Task brief: Copy out, word for word, the lines from the start of the data below through the line containing "The new DAI token and", and no others.

Saved entries:
= = = = =
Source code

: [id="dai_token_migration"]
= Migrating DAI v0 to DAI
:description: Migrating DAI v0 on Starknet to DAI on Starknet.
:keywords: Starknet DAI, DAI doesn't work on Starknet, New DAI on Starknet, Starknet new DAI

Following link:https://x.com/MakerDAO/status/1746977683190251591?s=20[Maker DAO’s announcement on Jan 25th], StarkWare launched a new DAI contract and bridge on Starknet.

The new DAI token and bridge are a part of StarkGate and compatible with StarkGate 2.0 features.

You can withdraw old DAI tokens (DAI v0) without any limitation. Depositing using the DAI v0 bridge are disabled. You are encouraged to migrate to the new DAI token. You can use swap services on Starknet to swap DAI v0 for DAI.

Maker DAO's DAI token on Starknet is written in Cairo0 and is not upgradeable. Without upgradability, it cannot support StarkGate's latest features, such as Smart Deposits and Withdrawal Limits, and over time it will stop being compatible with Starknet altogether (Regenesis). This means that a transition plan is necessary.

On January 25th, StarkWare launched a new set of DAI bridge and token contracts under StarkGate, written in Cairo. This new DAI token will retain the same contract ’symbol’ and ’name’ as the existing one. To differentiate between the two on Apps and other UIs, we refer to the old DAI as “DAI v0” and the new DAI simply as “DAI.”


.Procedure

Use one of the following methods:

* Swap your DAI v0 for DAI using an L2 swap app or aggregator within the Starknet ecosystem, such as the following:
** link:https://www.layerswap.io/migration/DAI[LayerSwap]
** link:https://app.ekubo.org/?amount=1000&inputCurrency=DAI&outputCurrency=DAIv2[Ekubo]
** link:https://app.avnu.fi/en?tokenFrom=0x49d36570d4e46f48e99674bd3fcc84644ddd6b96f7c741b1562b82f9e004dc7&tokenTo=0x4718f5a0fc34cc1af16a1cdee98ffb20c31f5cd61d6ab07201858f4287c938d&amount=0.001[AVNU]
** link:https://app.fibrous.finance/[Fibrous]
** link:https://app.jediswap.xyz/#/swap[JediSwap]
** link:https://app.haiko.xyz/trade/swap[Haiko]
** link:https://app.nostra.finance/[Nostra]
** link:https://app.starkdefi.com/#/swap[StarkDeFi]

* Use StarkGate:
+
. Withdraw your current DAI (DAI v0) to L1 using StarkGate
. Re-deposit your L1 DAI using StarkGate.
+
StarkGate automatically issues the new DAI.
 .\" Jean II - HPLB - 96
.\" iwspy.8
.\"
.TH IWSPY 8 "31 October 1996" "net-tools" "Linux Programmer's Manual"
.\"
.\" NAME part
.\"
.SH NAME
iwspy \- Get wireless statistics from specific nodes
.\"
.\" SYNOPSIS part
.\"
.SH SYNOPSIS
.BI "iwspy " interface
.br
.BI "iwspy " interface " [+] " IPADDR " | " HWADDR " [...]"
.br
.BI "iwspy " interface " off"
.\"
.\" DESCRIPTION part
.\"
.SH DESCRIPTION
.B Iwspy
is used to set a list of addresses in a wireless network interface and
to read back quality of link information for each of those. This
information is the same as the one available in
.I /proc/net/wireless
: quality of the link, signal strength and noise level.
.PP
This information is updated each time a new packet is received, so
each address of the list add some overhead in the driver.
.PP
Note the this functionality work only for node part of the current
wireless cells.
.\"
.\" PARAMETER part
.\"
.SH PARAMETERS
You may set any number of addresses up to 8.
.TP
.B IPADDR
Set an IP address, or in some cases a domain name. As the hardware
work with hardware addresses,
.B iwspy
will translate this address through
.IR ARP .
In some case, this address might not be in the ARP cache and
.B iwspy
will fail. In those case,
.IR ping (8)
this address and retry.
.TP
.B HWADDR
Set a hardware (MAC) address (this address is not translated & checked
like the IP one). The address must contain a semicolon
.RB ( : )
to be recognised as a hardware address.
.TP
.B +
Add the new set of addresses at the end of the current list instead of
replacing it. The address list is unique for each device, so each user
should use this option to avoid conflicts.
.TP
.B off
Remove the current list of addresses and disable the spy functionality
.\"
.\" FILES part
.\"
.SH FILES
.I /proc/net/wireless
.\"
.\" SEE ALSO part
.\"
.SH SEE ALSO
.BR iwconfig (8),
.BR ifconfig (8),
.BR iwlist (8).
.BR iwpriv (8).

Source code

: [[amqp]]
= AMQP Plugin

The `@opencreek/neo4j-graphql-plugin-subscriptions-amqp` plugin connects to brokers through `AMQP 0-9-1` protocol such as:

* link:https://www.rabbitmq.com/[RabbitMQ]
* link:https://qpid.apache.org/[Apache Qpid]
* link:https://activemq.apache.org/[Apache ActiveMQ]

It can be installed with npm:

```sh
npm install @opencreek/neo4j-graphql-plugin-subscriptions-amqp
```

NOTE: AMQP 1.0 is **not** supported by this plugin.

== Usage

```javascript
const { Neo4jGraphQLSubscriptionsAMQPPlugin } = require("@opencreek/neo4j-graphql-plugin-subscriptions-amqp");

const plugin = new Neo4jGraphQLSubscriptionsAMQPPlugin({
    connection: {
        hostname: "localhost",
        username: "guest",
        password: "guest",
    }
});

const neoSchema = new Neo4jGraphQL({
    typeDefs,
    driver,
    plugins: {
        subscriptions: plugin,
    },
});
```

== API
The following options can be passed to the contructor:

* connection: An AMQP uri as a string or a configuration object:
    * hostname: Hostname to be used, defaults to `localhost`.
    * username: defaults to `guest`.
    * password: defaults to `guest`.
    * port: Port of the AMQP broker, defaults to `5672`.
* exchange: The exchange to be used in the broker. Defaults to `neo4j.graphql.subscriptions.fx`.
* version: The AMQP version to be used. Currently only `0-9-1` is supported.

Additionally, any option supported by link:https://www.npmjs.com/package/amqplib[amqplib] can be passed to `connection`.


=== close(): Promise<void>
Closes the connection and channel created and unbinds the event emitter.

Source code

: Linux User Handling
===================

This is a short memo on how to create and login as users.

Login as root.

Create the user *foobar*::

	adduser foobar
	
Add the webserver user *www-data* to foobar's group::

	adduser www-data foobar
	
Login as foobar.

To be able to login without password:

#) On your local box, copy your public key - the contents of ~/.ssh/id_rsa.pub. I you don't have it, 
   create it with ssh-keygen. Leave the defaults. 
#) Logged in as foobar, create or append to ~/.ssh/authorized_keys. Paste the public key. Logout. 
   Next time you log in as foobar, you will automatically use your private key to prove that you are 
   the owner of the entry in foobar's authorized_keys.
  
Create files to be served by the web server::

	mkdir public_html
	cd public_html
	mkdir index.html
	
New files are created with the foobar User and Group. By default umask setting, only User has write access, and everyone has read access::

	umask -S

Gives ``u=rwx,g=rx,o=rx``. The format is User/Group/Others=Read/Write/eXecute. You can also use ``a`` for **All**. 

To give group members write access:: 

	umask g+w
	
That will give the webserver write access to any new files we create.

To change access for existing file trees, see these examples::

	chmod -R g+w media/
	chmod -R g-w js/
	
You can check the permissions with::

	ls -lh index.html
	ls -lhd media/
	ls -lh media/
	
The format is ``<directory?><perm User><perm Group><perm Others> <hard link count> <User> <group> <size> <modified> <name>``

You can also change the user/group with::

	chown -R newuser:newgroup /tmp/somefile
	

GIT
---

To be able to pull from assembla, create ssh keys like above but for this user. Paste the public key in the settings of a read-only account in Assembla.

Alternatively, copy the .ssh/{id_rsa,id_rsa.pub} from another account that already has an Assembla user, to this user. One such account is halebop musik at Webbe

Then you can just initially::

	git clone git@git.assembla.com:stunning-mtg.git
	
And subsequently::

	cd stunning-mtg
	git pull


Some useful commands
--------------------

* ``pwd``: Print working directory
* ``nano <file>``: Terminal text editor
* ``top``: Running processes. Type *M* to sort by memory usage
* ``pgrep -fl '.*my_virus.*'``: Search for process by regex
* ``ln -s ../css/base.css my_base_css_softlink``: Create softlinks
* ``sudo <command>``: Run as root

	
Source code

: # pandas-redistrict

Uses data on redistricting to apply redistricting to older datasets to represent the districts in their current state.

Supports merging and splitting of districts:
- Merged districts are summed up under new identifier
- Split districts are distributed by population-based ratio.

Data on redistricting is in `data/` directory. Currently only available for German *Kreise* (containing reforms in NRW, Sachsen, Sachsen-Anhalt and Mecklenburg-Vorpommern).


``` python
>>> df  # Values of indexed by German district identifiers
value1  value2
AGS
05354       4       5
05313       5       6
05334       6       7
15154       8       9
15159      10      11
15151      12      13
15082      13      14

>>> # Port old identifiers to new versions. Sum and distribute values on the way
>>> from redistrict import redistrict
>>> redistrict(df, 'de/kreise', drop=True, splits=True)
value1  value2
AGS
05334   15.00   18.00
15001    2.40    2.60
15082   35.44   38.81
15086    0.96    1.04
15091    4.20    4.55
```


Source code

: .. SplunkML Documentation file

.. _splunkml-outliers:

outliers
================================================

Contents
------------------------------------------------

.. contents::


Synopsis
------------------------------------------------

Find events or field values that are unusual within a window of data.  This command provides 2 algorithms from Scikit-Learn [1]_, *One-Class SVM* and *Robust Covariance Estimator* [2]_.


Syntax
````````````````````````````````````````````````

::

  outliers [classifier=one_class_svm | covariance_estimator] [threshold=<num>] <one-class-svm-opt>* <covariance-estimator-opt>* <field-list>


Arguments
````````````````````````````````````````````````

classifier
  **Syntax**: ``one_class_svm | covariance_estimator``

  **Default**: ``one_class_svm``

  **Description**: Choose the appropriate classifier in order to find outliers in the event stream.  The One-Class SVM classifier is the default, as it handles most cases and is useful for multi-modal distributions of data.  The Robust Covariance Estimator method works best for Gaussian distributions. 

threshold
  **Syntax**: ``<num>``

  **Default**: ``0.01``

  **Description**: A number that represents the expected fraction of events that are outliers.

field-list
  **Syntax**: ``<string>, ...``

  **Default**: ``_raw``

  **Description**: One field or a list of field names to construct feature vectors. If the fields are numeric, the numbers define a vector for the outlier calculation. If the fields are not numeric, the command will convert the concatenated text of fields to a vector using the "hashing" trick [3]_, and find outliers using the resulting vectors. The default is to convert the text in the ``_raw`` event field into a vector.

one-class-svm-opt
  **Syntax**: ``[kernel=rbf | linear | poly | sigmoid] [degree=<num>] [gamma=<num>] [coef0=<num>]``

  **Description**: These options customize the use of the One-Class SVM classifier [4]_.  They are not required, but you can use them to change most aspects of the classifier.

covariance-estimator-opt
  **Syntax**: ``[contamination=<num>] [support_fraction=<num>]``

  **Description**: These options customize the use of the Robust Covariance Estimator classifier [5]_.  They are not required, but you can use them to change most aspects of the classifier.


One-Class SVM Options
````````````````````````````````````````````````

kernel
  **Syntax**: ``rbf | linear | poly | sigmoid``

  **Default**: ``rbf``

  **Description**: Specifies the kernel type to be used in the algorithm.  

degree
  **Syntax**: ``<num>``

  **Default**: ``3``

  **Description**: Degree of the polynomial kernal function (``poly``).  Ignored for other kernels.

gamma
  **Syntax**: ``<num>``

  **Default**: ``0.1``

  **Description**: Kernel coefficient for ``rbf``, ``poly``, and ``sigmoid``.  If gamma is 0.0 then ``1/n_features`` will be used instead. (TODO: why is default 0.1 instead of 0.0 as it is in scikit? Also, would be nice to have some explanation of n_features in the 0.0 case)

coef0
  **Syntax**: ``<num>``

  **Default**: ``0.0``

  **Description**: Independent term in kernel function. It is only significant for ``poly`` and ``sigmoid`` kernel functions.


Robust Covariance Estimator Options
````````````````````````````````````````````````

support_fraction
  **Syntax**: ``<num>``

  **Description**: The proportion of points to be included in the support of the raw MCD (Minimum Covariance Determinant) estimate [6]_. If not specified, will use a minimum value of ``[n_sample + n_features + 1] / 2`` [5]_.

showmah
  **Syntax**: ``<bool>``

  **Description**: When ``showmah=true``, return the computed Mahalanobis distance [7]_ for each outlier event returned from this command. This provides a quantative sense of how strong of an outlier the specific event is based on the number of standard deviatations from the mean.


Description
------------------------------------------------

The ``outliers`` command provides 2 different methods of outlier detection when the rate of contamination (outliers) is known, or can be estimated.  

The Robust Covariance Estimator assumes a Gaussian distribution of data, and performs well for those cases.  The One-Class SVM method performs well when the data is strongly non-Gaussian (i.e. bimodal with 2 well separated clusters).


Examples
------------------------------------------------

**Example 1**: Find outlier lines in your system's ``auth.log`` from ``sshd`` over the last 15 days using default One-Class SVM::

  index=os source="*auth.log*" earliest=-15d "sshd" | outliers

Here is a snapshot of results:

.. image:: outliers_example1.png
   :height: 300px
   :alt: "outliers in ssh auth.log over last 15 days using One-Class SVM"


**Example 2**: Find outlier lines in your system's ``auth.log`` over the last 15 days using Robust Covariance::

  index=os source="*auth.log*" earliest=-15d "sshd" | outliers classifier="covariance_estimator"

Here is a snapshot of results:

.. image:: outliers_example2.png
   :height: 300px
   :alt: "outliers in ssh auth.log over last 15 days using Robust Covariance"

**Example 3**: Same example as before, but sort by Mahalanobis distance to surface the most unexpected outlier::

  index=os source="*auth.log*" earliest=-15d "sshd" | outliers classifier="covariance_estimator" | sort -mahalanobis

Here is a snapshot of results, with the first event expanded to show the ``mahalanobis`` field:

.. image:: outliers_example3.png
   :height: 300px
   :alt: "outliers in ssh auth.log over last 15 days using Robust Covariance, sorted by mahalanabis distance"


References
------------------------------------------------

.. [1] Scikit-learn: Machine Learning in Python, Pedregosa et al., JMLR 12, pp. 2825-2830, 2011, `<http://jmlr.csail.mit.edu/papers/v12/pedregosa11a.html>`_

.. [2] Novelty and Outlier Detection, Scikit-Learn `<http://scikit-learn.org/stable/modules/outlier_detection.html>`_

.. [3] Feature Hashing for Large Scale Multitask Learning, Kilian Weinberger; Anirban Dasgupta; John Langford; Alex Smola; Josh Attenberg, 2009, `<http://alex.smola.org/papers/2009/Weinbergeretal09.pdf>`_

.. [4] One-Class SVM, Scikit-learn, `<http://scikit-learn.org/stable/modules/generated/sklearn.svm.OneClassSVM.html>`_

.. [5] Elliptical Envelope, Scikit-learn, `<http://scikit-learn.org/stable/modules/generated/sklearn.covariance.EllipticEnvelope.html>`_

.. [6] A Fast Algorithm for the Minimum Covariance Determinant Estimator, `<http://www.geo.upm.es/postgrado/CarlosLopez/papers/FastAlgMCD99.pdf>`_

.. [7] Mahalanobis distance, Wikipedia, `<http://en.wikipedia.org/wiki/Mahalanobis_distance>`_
= = = = =
Problem solution:
Source code

: [id="dai_token_migration"]
= Migrating DAI v0 to DAI
:description: Migrating DAI v0 on Starknet to DAI on Starknet.
:keywords: Starknet DAI, DAI doesn't work on Starknet, New DAI on Starknet, Starknet new DAI

Following link:https://x.com/MakerDAO/status/1746977683190251591?s=20[Maker DAO’s announcement on Jan 25th], StarkWare launched a new DAI contract and bridge on Starknet.

The new DAI token and bridge are a part of StarkGate and compatible with StarkGate 2.0 features.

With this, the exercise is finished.